→ **WORK TO BE COMPLETED**:
Retype the items from the line with "Avg Distance (km)" up to and including the line with "Does any single", reproducing each line without alteration.

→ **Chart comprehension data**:
****************
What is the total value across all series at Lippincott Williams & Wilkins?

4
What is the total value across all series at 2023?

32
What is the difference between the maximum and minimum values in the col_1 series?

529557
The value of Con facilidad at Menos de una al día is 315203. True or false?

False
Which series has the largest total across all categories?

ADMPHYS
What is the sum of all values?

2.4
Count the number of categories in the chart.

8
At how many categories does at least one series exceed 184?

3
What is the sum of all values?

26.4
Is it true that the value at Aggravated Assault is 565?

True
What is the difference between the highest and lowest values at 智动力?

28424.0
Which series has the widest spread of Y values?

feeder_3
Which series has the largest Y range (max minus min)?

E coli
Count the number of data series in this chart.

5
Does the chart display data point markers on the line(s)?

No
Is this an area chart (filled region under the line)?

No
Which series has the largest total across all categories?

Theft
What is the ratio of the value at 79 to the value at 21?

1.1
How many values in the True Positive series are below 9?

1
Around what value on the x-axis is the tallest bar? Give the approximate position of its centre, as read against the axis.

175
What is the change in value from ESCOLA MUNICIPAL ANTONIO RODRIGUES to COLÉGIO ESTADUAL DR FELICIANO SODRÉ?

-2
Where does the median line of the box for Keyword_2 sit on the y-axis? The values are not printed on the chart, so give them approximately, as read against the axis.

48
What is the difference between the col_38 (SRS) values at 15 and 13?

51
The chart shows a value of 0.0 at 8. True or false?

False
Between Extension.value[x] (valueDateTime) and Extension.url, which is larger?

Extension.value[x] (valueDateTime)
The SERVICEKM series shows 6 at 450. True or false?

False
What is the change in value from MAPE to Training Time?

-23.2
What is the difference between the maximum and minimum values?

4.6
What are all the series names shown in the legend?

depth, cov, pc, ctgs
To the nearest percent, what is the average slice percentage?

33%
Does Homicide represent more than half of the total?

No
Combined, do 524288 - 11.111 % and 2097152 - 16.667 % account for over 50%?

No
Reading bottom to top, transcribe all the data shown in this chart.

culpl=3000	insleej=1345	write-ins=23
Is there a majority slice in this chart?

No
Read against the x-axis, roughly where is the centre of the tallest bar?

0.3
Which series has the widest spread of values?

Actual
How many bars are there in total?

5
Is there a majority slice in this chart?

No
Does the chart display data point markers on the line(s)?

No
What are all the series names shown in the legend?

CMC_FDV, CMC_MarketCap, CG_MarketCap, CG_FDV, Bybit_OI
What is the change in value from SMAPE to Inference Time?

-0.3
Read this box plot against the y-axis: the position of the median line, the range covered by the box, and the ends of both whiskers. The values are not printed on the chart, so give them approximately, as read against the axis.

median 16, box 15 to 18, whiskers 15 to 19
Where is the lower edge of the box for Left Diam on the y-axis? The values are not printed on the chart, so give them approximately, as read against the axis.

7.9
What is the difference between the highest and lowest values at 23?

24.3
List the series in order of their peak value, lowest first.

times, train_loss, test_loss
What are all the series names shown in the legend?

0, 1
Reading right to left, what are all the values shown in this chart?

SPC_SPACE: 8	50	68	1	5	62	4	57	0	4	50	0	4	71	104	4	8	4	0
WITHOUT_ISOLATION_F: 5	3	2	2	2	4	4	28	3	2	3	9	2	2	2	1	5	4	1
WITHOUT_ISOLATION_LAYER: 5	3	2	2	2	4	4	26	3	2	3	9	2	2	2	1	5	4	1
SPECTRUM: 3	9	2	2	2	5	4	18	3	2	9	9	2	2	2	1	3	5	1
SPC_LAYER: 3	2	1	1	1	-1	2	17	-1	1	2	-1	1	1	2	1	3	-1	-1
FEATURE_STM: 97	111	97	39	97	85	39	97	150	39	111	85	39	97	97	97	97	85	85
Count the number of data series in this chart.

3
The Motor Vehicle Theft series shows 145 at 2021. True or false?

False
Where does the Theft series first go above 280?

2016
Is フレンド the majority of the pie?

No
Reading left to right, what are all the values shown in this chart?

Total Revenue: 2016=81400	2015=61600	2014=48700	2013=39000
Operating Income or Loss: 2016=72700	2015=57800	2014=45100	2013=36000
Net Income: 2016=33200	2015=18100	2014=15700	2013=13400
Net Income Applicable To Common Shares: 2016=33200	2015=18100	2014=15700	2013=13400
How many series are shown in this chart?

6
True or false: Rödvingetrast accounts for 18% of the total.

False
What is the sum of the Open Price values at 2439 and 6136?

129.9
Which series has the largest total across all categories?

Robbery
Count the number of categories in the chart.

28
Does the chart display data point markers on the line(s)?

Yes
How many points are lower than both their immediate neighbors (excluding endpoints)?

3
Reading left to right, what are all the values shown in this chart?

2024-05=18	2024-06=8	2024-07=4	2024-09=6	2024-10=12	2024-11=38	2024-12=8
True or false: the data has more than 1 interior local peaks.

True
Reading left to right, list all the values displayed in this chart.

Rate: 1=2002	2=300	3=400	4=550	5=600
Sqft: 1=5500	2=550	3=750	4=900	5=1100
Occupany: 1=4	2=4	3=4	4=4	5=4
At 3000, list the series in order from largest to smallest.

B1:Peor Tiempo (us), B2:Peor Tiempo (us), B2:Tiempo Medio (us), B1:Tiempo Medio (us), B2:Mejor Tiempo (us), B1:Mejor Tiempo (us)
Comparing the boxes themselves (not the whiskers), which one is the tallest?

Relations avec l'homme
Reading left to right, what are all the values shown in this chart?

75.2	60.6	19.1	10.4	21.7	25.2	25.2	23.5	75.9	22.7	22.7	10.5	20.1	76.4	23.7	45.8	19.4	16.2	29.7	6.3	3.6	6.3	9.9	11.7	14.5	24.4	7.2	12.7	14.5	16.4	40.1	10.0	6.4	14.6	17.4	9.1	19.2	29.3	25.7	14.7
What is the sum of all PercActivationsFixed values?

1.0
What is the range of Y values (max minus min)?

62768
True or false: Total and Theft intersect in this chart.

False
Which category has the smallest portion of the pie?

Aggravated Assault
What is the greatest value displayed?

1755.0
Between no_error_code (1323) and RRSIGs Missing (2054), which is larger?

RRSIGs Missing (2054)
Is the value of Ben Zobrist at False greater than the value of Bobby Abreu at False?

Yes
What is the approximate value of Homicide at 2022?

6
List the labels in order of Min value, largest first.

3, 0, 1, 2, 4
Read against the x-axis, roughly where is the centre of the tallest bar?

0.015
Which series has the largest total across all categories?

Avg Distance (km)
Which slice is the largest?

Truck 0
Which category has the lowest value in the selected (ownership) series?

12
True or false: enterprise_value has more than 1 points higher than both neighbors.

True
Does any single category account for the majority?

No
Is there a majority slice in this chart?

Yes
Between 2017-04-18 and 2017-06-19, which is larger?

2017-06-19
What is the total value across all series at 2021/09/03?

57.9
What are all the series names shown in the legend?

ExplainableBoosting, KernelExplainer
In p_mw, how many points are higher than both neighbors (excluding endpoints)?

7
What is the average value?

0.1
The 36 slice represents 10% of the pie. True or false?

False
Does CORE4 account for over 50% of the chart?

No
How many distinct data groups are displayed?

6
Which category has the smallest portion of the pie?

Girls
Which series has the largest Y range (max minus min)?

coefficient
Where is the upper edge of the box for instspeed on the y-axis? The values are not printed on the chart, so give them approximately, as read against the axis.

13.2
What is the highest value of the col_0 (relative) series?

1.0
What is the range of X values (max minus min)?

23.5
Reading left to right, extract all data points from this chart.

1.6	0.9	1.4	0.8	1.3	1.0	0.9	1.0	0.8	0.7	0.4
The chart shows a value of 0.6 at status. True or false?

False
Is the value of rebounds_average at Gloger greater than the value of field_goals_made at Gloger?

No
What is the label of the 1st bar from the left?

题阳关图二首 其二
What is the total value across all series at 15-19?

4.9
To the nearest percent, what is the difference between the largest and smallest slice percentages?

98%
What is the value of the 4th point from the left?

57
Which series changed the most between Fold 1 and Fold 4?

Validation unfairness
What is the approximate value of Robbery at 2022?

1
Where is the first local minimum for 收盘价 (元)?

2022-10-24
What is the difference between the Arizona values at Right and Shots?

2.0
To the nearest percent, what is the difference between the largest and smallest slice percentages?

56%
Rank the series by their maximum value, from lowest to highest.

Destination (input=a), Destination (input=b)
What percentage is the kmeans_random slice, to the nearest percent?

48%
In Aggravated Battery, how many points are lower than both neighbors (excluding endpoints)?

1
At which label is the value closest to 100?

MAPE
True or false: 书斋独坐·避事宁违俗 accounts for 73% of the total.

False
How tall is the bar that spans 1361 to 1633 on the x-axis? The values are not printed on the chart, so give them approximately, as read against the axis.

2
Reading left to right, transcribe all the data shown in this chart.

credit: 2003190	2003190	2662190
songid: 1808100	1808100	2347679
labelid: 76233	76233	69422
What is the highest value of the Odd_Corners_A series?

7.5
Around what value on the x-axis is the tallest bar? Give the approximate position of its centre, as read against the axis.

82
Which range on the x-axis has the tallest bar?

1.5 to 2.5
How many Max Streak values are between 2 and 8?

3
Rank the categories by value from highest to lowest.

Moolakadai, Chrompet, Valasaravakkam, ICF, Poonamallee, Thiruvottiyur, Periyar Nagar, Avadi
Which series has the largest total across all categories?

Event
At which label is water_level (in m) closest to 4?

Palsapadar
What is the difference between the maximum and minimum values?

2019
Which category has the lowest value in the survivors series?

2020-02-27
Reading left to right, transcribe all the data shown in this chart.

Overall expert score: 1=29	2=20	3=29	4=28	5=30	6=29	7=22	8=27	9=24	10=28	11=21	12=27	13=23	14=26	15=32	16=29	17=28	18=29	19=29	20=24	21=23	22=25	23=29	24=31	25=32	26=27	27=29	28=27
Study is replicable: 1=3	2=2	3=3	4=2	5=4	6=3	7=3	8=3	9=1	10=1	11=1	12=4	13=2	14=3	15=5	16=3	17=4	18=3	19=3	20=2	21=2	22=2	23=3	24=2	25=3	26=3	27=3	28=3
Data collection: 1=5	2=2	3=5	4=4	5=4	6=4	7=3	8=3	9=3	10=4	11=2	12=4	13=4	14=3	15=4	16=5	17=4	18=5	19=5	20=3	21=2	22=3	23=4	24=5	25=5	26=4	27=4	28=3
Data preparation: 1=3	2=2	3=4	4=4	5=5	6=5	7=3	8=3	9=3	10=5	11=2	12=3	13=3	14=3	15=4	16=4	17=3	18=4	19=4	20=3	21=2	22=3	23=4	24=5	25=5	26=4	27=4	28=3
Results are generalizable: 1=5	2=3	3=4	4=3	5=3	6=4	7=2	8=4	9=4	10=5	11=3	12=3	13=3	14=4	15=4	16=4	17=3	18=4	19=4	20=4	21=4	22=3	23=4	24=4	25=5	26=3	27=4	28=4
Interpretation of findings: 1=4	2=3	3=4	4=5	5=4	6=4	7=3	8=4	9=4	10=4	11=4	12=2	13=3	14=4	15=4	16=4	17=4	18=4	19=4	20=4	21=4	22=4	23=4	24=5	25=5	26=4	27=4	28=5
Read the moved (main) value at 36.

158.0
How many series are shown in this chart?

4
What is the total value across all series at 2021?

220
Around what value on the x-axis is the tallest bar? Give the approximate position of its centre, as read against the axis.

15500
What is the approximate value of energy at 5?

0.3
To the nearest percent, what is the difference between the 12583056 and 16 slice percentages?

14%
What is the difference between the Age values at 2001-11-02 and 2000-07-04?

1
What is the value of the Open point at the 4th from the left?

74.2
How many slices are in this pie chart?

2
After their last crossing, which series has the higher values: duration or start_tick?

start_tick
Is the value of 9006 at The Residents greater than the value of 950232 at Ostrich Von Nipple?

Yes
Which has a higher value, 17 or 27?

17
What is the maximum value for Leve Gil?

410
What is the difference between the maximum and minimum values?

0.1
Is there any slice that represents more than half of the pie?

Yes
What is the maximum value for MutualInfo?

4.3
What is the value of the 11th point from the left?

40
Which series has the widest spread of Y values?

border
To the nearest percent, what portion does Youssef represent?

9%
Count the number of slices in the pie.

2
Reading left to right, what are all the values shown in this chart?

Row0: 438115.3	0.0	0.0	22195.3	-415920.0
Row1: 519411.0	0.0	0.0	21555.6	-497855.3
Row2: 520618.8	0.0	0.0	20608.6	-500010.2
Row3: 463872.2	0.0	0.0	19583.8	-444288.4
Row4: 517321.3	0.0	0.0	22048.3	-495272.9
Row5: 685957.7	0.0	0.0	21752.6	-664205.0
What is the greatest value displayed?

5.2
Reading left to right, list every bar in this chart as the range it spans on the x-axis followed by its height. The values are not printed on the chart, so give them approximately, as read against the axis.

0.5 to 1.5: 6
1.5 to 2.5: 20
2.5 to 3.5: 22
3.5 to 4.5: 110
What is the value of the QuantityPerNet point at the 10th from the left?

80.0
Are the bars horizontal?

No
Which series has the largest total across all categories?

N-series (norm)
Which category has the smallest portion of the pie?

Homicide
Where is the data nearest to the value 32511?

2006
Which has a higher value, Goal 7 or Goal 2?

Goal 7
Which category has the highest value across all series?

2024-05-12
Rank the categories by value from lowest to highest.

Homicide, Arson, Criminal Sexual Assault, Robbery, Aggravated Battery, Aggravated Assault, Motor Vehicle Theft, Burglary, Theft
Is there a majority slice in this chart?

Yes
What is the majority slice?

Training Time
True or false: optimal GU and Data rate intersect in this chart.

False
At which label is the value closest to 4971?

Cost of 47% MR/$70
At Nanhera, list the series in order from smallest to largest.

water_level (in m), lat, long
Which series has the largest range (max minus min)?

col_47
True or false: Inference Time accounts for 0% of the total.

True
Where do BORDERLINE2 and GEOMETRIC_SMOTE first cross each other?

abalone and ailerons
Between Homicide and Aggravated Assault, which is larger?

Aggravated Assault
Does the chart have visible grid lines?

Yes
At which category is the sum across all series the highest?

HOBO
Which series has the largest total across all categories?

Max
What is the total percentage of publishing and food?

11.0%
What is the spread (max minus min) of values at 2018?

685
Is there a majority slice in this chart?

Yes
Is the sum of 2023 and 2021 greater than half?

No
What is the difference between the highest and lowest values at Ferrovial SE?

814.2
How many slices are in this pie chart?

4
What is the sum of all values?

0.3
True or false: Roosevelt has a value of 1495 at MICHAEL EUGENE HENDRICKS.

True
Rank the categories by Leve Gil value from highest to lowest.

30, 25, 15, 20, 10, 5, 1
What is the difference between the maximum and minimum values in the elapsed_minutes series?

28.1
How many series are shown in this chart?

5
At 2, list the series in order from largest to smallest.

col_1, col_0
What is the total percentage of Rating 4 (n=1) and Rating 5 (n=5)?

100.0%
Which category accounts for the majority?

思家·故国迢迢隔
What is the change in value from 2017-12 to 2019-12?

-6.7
****************
→ **RESULT OF THE TASK**:
Avg Distance (km)
Which slice is the largest?

Truck 0
Which category has the lowest value in the selected (ownership) series?

12
True or false: enterprise_value has more than 1 points higher than both neighbors.

True
Does any single category account for the majority?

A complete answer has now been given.